Recently, a survey of medical oncologists at the Dana Farber Cancer Institute and the Brigham and Women’s Hospital examined physicians’ attitudes about tumor genomic profiling. Similar to their pediatric oncology counterparts in this survey, the majority of medical oncologists were confident in their ability to interpret the results of tumor genomic profiling. Also similarly, the physicians varied in their belief of the percentage of patients for which this testing would be applicable.12 This may reflect the yet undefined role and benefit of this evolving technology.
The perception of direct benefit of genomic profiling of relapsed / refractory solid tumors from the pediatric oncologists surveyed is in line with preliminary results of tumor profiling studies in this patient population.14,15 This suggests a relatively high level of proficiency with genomic data in the pediatric oncology community. However, providers who completed fellowship less than 10 years ago were more likely to believe that greater than 20% of their patients will benefit from tumor genomic profiling. This may be revealing of gap in the education of trainees about the potential value and limitations of this powerful technology for their patients.
There are several potential limitations to this study. One limitation is the small sample size, which is in part due to the limited number of pediatric oncologists, and the response rate, which may impart a degree of non-response bias. Another limitation is the scope of the instrument used in the survey. The data reflect the participants’ responses to hypothetical situations and may not accurately reflect their practice patterns. Furthermore, the study was cross-sectional analyzing bivariate relationships, so no causal inferences can be made, but this work can inform future inquiries in this area of research.
Tumor genomic profiling plays an increasing role in the care of pediatric oncology patients.

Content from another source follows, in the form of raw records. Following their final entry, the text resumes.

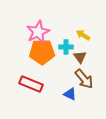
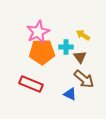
brown arrow: rotated 10 degrees counterclockwise
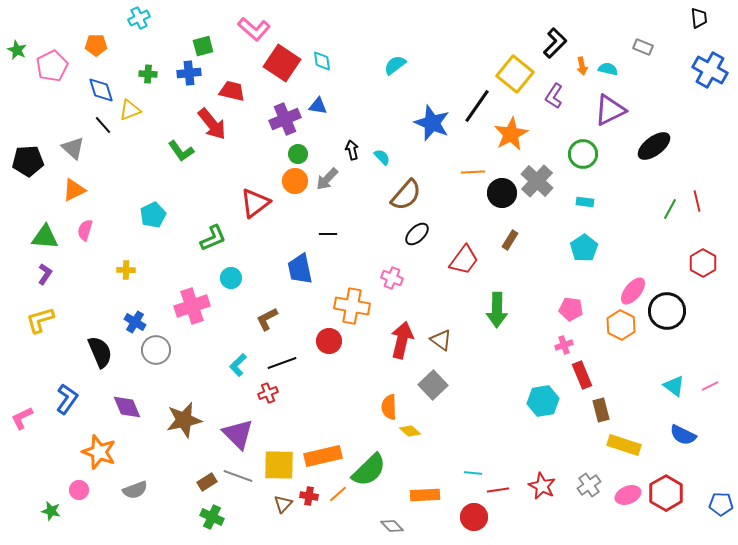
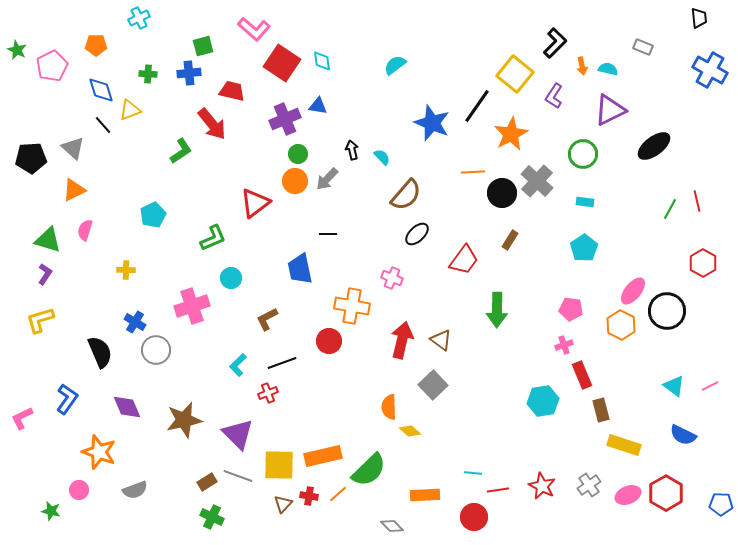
green L-shape at (181, 151): rotated 88 degrees counterclockwise
black pentagon at (28, 161): moved 3 px right, 3 px up
green triangle at (45, 237): moved 3 px right, 3 px down; rotated 12 degrees clockwise
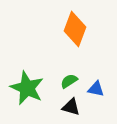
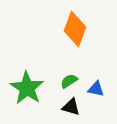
green star: rotated 8 degrees clockwise
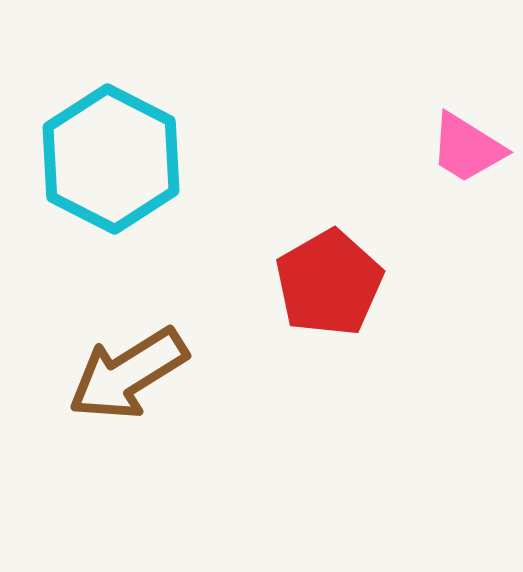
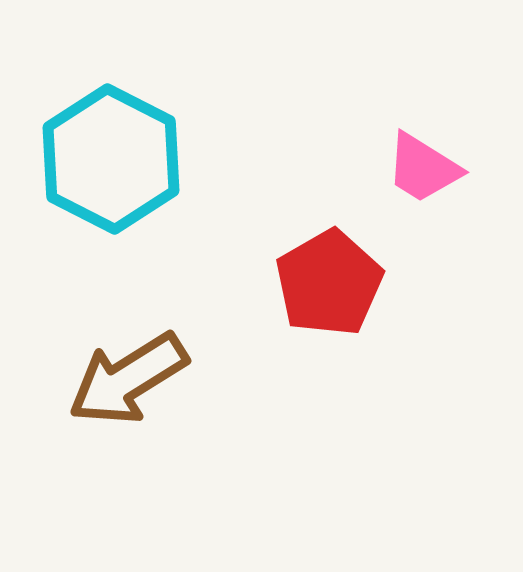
pink trapezoid: moved 44 px left, 20 px down
brown arrow: moved 5 px down
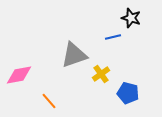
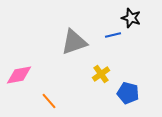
blue line: moved 2 px up
gray triangle: moved 13 px up
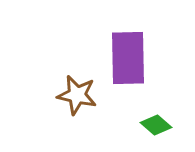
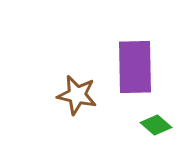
purple rectangle: moved 7 px right, 9 px down
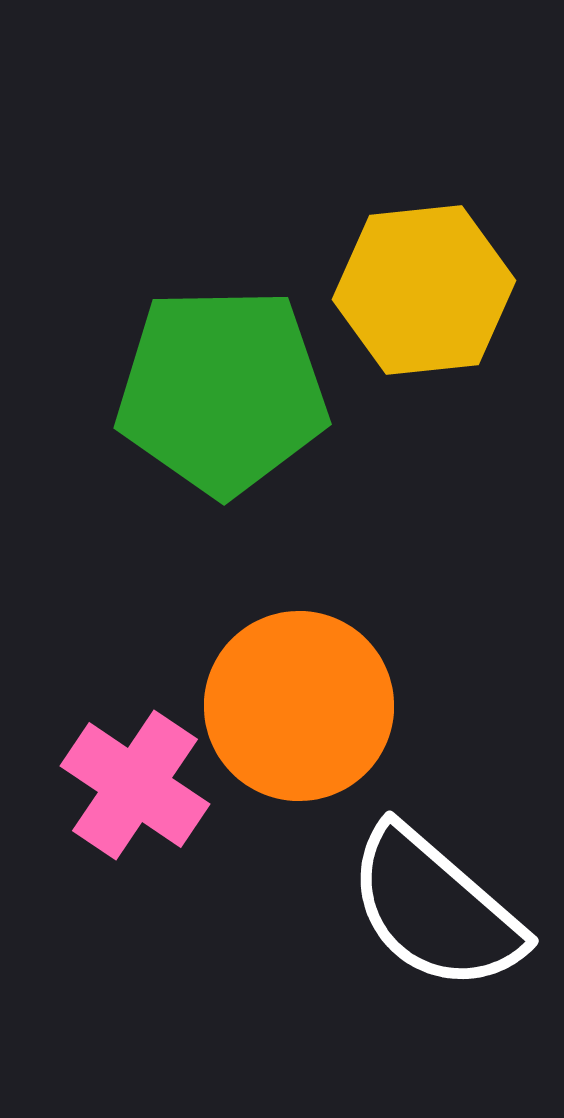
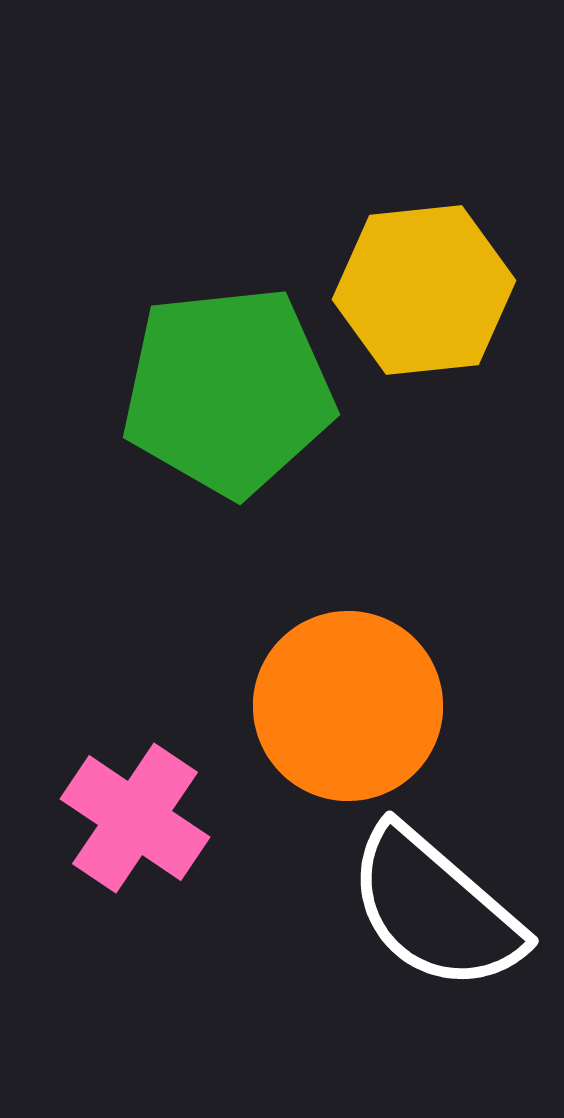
green pentagon: moved 6 px right; rotated 5 degrees counterclockwise
orange circle: moved 49 px right
pink cross: moved 33 px down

The President’s announcement of the Precision Medicine Initiative heralds the arrival of a new era in cancer research in which molecular diagnostics will play an integral role in diagnosis, prognosis, and treatment.16 This study provides an early step toward understanding providers’ perceptions and potential barriers to rebiopsy for the purpose of acquiring this new variety of clinical data.
Further research is necessary to evaluate the practice patterns of oncologists with respect to use of this evolving technology. Likewise, further research is warranted to evaluate the benefit of tumor genomic profiling on patient outcomes with the understanding that such studies will be complicated by issues with design.
Supplementary Material
SYNOPSIS.
This study reports the results of a survey evaluating the factors that determine the willingness of pediatric oncologist to offer rebiopsy to their patients for the purpose of tumor genomic profiling.
Acknowledgments
Funding: None. No conflicts of interest to disclose.